Os interessados podem encontrar no site a probabilidade de cada seleção avançar de fase e conquistar o título final, segundo os modelos estatísticos do projeto, com base em duas metodologias diferentes. A Previsão Esportiva aponta que a seleção da Espanha tem maior chance de ganhar, com 15,9%, seguida pela França, com 14,8% e a Inglaterra, com 10,3%.

O Brasil aparece entre os cinco primeiros com maior probabilidade de ser campeão do torneio mundial, na frente da última vencedora da Copa do Mundo de 2022, a Argentina, que teve 8,2% de probabilidade de vencer segundo as estimativas do projeto.

Segundo os idealizadores, cada seleção recebe um índice de força e, a partir dele, é simulado um torneio inteiro, com a fase de grupos, mata-mata e finais, com modelo de gol. A Previsão Esportiva rodou a Copa do Mundo de 2026 um milhão de vezes às vésperas da estreia, no dia 11 de junho.

A plataforma também mostra a probabilidade dos resultados dos confrontos separados por data e por grupo. Por exemplo, para os jogos na data de hoje, quarta-feira (12/6), as estatísticas indicam que Portugal deve ganhar da República Democrática do Congo, com 63,1% de chances de vitória contra 14,3% do país africano. Também é possível fazer bolões com a ferramenta.

A Previsão Esportiva é uma iniciativa de pesquisa e divulgação científica de análise probabilística de futebol, reunindo, além da USP e UFBA, a Universidade Federal de São Carlos (UFSCar), a Universidade Federal do Rio de Janeiro (UFRJ), a Universidade Federal de Mato Grosso (UFMT) e a Neoma Business School.
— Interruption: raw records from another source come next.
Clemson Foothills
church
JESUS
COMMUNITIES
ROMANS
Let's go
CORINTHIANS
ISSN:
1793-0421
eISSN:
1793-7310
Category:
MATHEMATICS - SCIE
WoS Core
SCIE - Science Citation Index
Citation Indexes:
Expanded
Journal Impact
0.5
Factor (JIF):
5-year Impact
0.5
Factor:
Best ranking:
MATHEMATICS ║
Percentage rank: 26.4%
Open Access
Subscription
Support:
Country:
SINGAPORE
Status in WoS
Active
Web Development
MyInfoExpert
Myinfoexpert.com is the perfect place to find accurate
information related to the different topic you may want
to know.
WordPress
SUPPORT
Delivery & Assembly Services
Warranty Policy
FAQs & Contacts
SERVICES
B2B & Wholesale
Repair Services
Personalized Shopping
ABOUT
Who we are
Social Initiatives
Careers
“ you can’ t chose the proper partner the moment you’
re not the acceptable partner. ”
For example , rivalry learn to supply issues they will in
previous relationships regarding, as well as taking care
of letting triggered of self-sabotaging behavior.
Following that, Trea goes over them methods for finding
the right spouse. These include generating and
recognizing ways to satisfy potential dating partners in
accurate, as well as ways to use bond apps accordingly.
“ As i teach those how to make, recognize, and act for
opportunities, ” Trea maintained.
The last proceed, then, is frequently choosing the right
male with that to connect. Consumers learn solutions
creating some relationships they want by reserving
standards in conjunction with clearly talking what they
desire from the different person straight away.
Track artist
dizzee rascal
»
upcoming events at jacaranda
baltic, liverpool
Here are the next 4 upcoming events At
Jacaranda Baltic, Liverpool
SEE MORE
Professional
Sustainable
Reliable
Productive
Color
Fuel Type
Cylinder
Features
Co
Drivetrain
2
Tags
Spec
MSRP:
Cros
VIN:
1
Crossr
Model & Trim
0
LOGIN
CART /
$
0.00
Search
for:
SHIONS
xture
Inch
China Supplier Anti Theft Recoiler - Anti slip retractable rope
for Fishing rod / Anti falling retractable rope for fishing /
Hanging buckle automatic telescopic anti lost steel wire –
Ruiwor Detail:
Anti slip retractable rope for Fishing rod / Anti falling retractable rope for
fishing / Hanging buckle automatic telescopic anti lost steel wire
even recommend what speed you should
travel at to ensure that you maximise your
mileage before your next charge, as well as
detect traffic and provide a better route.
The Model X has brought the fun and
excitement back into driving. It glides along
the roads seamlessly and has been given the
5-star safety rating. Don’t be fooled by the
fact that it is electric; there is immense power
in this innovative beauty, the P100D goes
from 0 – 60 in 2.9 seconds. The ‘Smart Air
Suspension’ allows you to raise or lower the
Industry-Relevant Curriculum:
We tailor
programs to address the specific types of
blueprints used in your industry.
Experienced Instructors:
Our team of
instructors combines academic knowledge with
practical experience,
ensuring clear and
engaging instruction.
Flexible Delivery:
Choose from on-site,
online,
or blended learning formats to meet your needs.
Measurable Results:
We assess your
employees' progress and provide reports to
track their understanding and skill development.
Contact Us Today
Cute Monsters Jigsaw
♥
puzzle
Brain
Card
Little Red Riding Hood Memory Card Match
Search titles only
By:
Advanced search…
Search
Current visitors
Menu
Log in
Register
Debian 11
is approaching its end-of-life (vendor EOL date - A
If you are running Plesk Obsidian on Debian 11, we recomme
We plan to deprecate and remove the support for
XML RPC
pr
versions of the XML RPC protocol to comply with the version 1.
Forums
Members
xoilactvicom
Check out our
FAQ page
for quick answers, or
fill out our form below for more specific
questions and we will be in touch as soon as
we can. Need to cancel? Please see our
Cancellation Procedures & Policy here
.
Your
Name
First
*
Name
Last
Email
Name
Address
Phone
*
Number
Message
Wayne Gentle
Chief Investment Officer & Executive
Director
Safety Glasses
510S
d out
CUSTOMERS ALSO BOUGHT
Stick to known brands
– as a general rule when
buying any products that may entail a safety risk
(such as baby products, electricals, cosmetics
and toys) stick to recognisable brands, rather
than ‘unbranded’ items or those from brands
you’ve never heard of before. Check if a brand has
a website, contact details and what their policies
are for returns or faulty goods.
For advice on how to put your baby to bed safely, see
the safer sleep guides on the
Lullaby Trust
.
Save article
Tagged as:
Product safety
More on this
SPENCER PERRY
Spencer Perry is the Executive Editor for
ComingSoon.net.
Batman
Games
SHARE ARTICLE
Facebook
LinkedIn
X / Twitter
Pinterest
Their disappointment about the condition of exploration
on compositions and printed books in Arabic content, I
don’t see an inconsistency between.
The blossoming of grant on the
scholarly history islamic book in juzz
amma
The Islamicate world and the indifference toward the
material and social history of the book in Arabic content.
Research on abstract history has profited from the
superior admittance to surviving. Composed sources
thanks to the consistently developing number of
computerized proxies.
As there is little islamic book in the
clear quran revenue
Para um dos idealizadores do projeto e professor do Instituto de Ciências Matemáticas e de Computação (ICMC) da USP de São Carlos, Francisco Louzada Neto, a plataforma é um laboratório vivo. O grande sucesso, segundo ele, não é apenas estimar quem levanta a taça, mas também democratizar o acesso à ciência.

“Ver que hoje conseguimos abrir nosso algoritmo para que qualquer torcedor possa ‘pilotar’ as simulações no site é a prova de que estamos cumprindo nossa missão: mostrar que a estatística e a ciência de dados não são apenas uma ‘caixa-preta’, mas ferramentas importantes para entender o mundo (no nosso caso, do futebol) com muito mais clareza, e que os números também têm paixão”, disse.

Métodos utilizados no projeto
Segundo os pesquisadores, são dois modelos utilizados no projeto. O modelo bayesiano combina indicadores objetivos — como a pontuação no ranking Fifa — com subjetivos, baseados em palpites e estimativas de especialistas sobre placares de jogos.

Já o outro, o modelo de força, calcula o potencial de cada seleção exclusivamente com base em indicadores objetivos, como o ranking Fifa, o ranking Elo, o desempenho recente de cada time e o histórico de jogos na Copa do Mundo.

E o Brasil?
Segundo as estimativas da plataforma dos pesquisadores, o Brasil tem poucas chances de não se classificar, com apenas 4,6%. Nas Copas simuladas, a seleção caiu em 32% das vezes nos 16-avos. A porcentagem de que chegue às oitavas de finais é de 63,6% e, nas quartas, 41,7%.

Os dados também calcularam os possíveis adversários do país em algumas das fases. Nos 16-avos, a Holanda aparece como a mais possível, com 31% de probabilidade. Na fase final, Espanha e França aparecem como as principais adversárias.